Entrammo a casa e non c’era nessuno. Jeff rimase sulla soglia e disse sono tutte nella cassettiera, una scatola nell’ultimo cassetto. Entrai di là per prendere la scatola, ma mi fermai sulla soglia del nostro bagno, mentre Keith mi faceva segno di stare zitto. Io non lo feci e gridai che cazzo stai facendo e Jeff venne subito dicendo Leslie, ma chi c’è entrò e prese per un braccio Keith. Era seduto per terra, le spalle appoggiate al lavandino. Aveva in bocca una penna e in mano un foglio. Keith stava scrivendo qualcosa. Ma non fu quello a farmi urlare più incazzato che mai. Era che dentro il lavandino c’era una rig; ce n’era una e c’erano delle goccioline di sangue. Che cazzo fai Keith, che cazzo stai facendo si può sapere? Anche Jeff l’aveva notata e aveva preso Keith per un braccio e l’aveva fatto alzare e così si guardarono negli occhi. Keith sembrava tranquillo come non l’avevo mai visto. Disse sto scrivendo una canzone, Jeff. Mi avete disturbato. Che cazzo scrivi una canzone, dissi io, ti sei fatto Keith? Jeff aggiunse c’hai mentito, Keith. Una cazzata bella e buona. Keith ci guardò e ci disse tanto non avremmo combinato niente. Jeff disse ah perché tu stai combinando molto, facendoti d’ero come un coglione, Keith. Lui non rispose e gli porse il foglio su cui stava scrivendo come a dirgli leggi, leggi. Jeff lo fece, lesse, e poi guardò Keith e me, ci guardò intensamente con i suoi occhi verdi e mi passò il foglio. Quando lessi le parole che vi erano scritte sopra, con la grafia piccola di Keith, capì il perché di uno sguardo intenso come quello di Jeff poco prima. Quelle erano parole; quella era una melodia; quella era una canzone.

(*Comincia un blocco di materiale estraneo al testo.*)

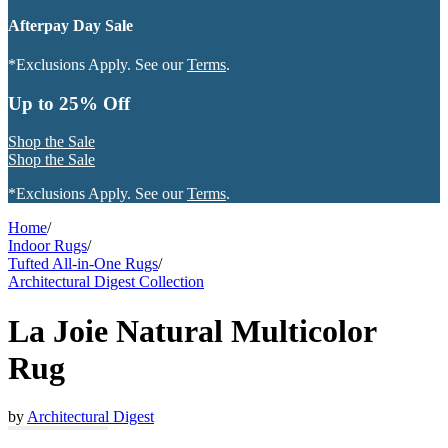
Afterpay Day Sale
*Exclusions Apply. See our
Terms
.
Up to 25% Off
Shop the Sale
Shop the Sale
*Exclusions Apply. See our
Terms
.
Home
/
Indoor Rugs
/
Tufted All-in-One Rugs
/
Architectural Digest Collection
La Joie Natural Multicolor
Rug
by
Architectural Digest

E aveva un testo semplicemente meraviglioso.
Keith sorrideva e noi avevamo già dimenticato tutti i problemi di prima, mentre entusiasti parlavamo della nuova canzone, della sua musica, degli assoli di chitarra e basso che Keith aveva immaginato forti e veloci, della mia voce che aveva immaginato languida. Sentimmo Rave sbattere la porta proprio mentre parlavamo della parte vocale. Ci raggiunse e disse che cazzo fate ancora qui e Keith gli porse il foglio e gli disse abbiamo una canzone, Rave. Lui ci squadrò e disse beh menomale, perché ci rimangono solo settanta dollari. Che cazzo hai fatto con tutti questi soldi Rave urlò Jeff, ma Rave rise e rispose li ho spesi bene, ho preso un po’ di cose da mangiare. Non so come, ma quando Rave disse da mangiare, capì che non era di cibo che stava parlando. Jeff disse non prendermi per il culo Rave, almeno 20 te li sei fottuti in whisky, cazzo, puzzi. Lui si mise a ridere di nuovo e poi a gridare e beh, io non posso prenderne venti e lui può spenderne 40 per scrivere una cazzo di canzone. Keith disse io spendo quaranta dollari, scrivo e te ne faccio intascare cento, con le mie canzoni, Rave. Rave gli sorrise e disse già, cazzo, la penna s’era dimenticata chi sei, Keith, da quanto tempo è che non la prendi in mano veramente. Keith aggrottò la fronte e disse leggila, testa di cazzo, leggila. Rave prese il foglio e lo scorse velocemente. Poi sussurrò cazzo Keith e disse beh, quand’è che cominciamo a provarla?